E há aquelas que são intuitivas, pois a negação delas seria contraditória, ou porque a própria operação da mente as pressupõe logicamente.
Assim, eu não diria que Descartes tinha fé no "penso, existo"; isso é algo impossível de se duvidar. Não é, portanto, uma questão de fé, mas de conhecimento auto-evidente.

Quanto à existência de Deus, ela pode ser acreditada pela fé. Mas não só por fé. É também possível provar racionalmente que Deus existe. E se algo é provado, não é fé.

Aqui no blog mesmo eu fiz um post sobre a existência de Deus. Hoje em dia mudaria algumas coisas na minha exposição daquele argumento (que não é originalmente meu, mas tem origens em S. Tomás de Aquino); mas, ainda assim, acho que trilha com sucesso um caminho para se provar a existência de Deus.

http://tavista.blogspot.com/2006/09/duas-vias-para-existncia-de-deus.html

Thomas H. Kang disse...

Encontrei essa frase, supostamente de Agostinho em algum lugar:

Queres compreender? Crê! - Se não tiveres compreendido - crê. O intelecto é o servo da fé. Assim, não queiras compreender para seres capazes de crer. Pelo contrário, crê para que possas compreender, pois "se não crerdes, não compreendereis" (Isaías 7.9).

Santo Agostinho (354-430)


Excelente post, abraço!

Joel Pinheiro disse...

Opa, obrigado pela citação, Thomas.

- _Dados da tarefa_

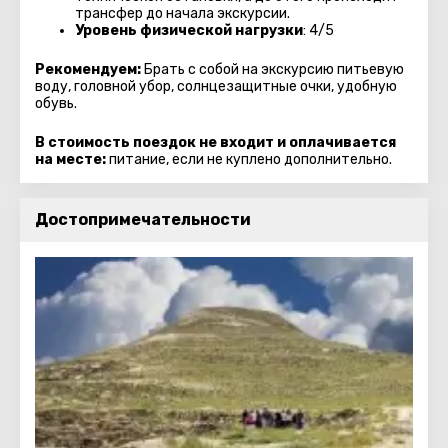
трансфер до начала экскурсии.
Уровень физической нагрузки
: 4/5
Рекомендуем:
Брать с собой на экскурсию питьевую
воду, головной убор, солнцезащитные очки, удобную
обувь.
В стоимость поездок не входит и оплачивается
на месте:
питание, если не куплено дополнительно.
Достопримечательности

- _Tarefas a cumprir_
A) Responda com base no trecho sobre fé e razão:
(i) De quem se origina o argumento sobre a existência de Deus exposto no post do blog?
(ii) Que passagem bíblica aparece entre parênteses na frase atribuída a Agostinho?
(iii) Que datas acompanham o nome de Santo Agostinho?
B) Modifique todas as entradas, reescrevendo-as com "питьевую" trocado por "минеральную" e tudo o mais igual. Não inclua as imagens na resposta.

- _Respostas por tarefa_
A)
(i) De S. Tomás de Aquino.
(ii) Isaías 7.9.
(iii) 354-430.

B)
трансфер до начала экскурсии.
Уровень физической нагрузки
: 4/5
Рекомендуем:
Брать с собой на экскурсию минеральную
воду, головной убор, солнцезащитные очки, удобную
обувь.
В стоимость поездок не входит и оплачивается
на месте:
питание, если не куплено дополнительно.
Достопримечательности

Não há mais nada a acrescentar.